Nascem deste desejo por romper a rigidez em uma possível compreensão racional dos espaços, e a busca por questionar a hierarquia de nossas informações, as proposições de Flávia Junqueira nos convidando a novas miradas por lugares que julgamos conhecer e, por histórias que julgamos dominar. Voar, como sonhar, é preciso… e é possível quando somos impactados e deslocados de nossas certezas imediatas e não questionadas.
As pesquisas de Flávia Junqueira debruçam-se sobre o espaço teatral há mais de uma década, incluindo sua experiência inicial com cenografia e arquitetura teatral. A essa somou-se a formação em artes visuais, e o interesse pelo meio fotográfico que se tornou, de início, a linguagem com a qual produziu registros de conjuntos de objetos familiares, e do universo infantil, com séries como Na Companhia dos Objetos, de 2008, e A Casa em Festa, de 2009/2010, ou ainda Empilhamento, 2010.
Nestas séries explorava, pelo acúmulo de objetos/ brinquedos, as possibilidades de imagens do universo infantil, inserindo-os em ambientes de sua casa, criando um estranhamento nesse espaço da convivência familiar. Nesse cenário ela se insere literal e, corporalmente, performa para a câmera, em uma encenação dentro desse universo de aparente ingenuidade e de fragilidade, mas assumidamente pervertendo uma primeira leitura nessa direção.
Retomar esse percurso cronológico do início dessa linha de pesquisa, na produção da artista propõe, para além de biografar, revelar as origens da produção aqui apresentada, afirmando e articulando-a, ao longo dessa década, com as imagens aqui apresentadas.
A sequência das séries acima é produzida em deslocamentos geográficos e culturais para, respectivamente, Paris e Donestk. Na primeira cidade o encontro impactante com o peso da tradição, a memória de um passado presente a todo momento e lugar, em seus descolamentos pela cidade, se apresenta, frequentemente, como explicitação de finalizações identificáveis nas camadas de ruínas – destruição – que simultaneamente constroem essa paisagem aos olhos da artista.

========================

**Tarefa a:** Por favor, retorne todas as linhas das entradas que contêm a palavra "агентства".
As entradas não têm nenhuma relação com o texto sobre a obra de Flávia Junqueira.

(Extrações de texto por página)
========================

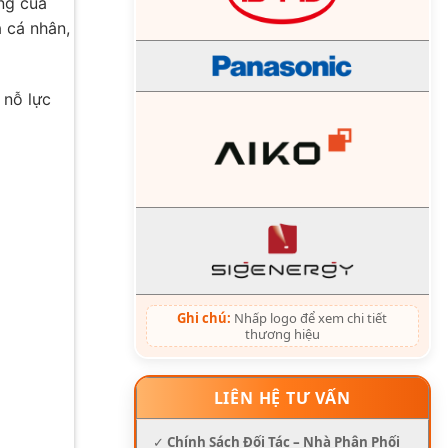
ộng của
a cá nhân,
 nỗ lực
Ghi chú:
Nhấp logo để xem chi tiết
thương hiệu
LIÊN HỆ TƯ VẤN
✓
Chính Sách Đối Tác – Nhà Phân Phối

========================

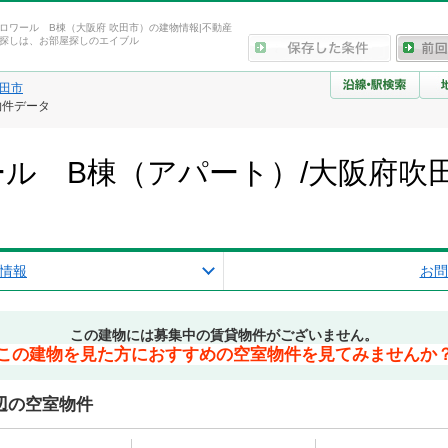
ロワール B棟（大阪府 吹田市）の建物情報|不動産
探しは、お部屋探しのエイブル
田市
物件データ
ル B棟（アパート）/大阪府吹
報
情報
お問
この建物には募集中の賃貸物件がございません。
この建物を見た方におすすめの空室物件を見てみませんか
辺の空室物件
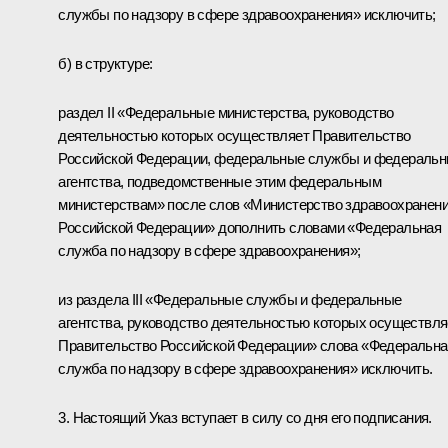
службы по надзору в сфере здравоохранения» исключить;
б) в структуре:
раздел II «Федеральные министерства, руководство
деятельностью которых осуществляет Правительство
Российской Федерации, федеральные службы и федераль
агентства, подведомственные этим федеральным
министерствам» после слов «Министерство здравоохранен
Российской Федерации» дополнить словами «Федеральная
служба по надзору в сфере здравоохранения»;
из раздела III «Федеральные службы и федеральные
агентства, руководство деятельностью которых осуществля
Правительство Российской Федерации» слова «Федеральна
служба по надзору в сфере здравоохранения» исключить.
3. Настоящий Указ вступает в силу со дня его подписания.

========================

**Tarefa b:** Dê continuidade ao texto sobre a obra de Flávia Junqueira a partir da última frase.

**Resposta do exercício a:**
агентства, подведомственные этим федеральным
агентства, руководство деятельностью которых осуществля

**Resposta do exercício b:**
É em Paris, com a série Ele ainda não está aqui, de 2011 que os balões já se apresentam como a materialização dos questionamentos sobre impermanência, perenidade, pelo caráter efêmero da matéria, ainda que ela se apresente na leveza e inocência, claro que apenas aparentes, desses globos coloridos. Inicia-se, na vivência parisiense, a prática de trabalho com esses elementos e a consolidação dessa reflexão permanente sobre o contraste acerca da leveza e da beleza, em contraposição ao efêmero e à noção de destruição e ruína.
Importante mencionar, ainda, que é daquele momento o início da prática coletar informações e referências visuais e, a partir do qual ela produz pela primeira vez a construção de um mapeamento exaustivo: o dos carrosséis que se espalham por Paris. Também desse procedimento decorre um olhar nostálgico em sua alusão ao universo colorido, fantasioso e mágico, infantil que nos remete ao tempo e a uma inocência perdida, que se busca resgatar.
Já o seguinte destino, nesse processo de deslocamento que Flávia Junqueira empreende esses referenciais parisienses se conectam com uma realidade verdadeira e assumidamente da ruína, imagem da destruição de sonhos revolucionários que a paisagem de restos soviéticos, em Donetsk apresentam, com força e vitalidade. O primeiro espaço de encenações – o Centro Cultural – surge como o campo de batalha do qual se erguerá essa peregrinação pela busca de afirmação da relevância de um trabalho que se debruce sobre a preservação de uma memória dos espaços teatrais, que se tornará fundamental na produção da artista.
Nesse raciocínio estabelecer uma prática de produzir uma condição teatral que insere um questionamento de noções de tempo e espaço, de lugar e pertencimento, passa constituir um dos focos de sua pesquisa que se tem ampliado nessas duplas dimensões, como assunto e tema, mas, principalmente, pela mescla de referências de memória (passado) e ações (presente) afirmando uma simultaneidade de tempos. Para tanto Flavia trabalha com referências cenográficas, de iluminação, e por que não dizer, de uma coreografia de cores e formas, com os balões, produzindo uma imagem que congela – em sua simultaneidade temporal – esse bailado orquestrado no espaço teatral: palco e plateia são, duplamente, o lugar da encenação o que nos coloca, como observadores e atores coadjuvantes desse jogo teatral no qual ela brinca conosco.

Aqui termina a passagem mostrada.